Dalla scorsa estate ad oggi è stato tutto un susseguirsi di sfiammate. I
bene informati parlano di almeno una trentina di casi: tutti più o meno
giustificati dai tecnici del Petrolchimico. Si tratta, a loro dire, di
procedure di sicurezza in quanto le fiamme bruciano eventuali sostanze
dannose. Sarà proprio così? Questo stanno cercando di accertare gli
investigatori della Digos, che hanno già acquisito una notevole
documentazione che dalla prossima settimana potrebbe essere esaminata dal
perito incaricato dalla Procura. Sarebbero stati anche prelevati alcuni
campioni dai terreni circostanti per cercare di completare un fascicolo di
indagine che - per il momento - è a carico di ignoti. Quello che appare
strano, agli occhi «interessati» dei brindisini costretti a convivere con
impianti altamente inquinanti, è che le «sfiammate» avvengono o nei giorni
di festa o a ridosso degli stessi.
Capitò, ad esempio, la sera della festa di San Teodoro. Al porto «sparavano»

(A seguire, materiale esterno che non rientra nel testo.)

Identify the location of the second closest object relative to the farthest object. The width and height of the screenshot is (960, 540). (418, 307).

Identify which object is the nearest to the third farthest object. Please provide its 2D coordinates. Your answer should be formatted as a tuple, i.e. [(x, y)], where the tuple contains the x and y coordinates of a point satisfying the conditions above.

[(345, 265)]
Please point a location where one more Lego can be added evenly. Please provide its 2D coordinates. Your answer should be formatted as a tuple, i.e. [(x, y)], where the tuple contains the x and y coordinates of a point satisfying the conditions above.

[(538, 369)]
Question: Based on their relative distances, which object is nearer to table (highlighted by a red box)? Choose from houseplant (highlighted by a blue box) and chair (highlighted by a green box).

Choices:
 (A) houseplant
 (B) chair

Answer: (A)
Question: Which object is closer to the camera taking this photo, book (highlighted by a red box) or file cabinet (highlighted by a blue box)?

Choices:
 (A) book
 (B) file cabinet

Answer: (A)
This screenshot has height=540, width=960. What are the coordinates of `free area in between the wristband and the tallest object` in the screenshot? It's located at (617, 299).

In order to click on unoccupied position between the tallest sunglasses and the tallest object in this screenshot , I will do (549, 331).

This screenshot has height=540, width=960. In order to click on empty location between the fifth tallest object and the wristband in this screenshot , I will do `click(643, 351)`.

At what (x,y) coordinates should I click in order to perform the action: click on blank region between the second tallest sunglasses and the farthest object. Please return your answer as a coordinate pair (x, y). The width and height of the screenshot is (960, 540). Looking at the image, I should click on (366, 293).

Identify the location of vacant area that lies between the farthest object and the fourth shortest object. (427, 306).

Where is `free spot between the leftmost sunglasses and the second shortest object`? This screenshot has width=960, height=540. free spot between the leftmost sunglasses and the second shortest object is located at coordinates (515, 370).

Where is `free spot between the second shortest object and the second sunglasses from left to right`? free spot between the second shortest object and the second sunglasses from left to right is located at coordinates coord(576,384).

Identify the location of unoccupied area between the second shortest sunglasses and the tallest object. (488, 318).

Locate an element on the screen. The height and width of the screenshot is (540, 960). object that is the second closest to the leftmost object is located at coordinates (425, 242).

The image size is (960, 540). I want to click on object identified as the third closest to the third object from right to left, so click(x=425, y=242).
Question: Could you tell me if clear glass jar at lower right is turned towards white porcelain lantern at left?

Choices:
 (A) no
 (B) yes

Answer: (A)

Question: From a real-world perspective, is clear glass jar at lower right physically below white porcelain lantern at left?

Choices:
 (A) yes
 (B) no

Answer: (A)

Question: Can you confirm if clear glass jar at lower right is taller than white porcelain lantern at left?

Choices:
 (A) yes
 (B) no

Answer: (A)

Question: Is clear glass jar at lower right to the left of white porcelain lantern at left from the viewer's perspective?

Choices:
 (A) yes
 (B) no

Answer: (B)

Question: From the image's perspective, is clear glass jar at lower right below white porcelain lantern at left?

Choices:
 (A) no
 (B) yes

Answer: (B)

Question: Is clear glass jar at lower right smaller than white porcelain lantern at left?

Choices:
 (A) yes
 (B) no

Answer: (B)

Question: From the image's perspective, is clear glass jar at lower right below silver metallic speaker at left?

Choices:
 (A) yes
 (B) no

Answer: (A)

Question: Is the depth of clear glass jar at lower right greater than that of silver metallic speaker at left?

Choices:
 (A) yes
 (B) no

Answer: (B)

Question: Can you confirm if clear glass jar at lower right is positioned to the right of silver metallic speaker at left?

i fuochi, poco più in là «sparavano» i... fumi. Poi, sebbene esista una
protocollo per far circolare le informazioni, nessuno si sarebbe mai
preoccupato di attivarlo a dovere. Vale a dire, gli addetti alla sicurezza
del Petrolchimico avrebbero dovuto tempestivamente informare la Prefettura
che a sua volta avrebbe poi potuto chiedere l'intervento della Protezione
civile e dei vigili del fuoco e attivare le procedure che avrebbero
consentito - in tempo reale - di effettuare i rilievi. Tutto questo non
sempre sarebbe avvenuto. Il perchè qualcuno dovrà spiegarlo in Procura. I
tecnici del Petrolchimico, comunque, hanno una spiegazione per tutto. Hanno
giustificato l'avvenuto alla commissione nominata dal presidente della
Provincia e formata dal presidente stesso, dall'assessore Antonio Gennari,
da Annamaria Attolini, Danilo Urso, Micaela Faieta, Angelo Semeraro,
Stefania Leone e Danilo Morciano. Si tratta di esperti e di componenti le
principali commissioni anche nazionali che si occupano di ambiente.
«Le sfiammate - per i tecnici del Petrolchimico della società Polimeri
Europa, Basell ed Enipower - rappresentano un «normale sistema di sicurezza»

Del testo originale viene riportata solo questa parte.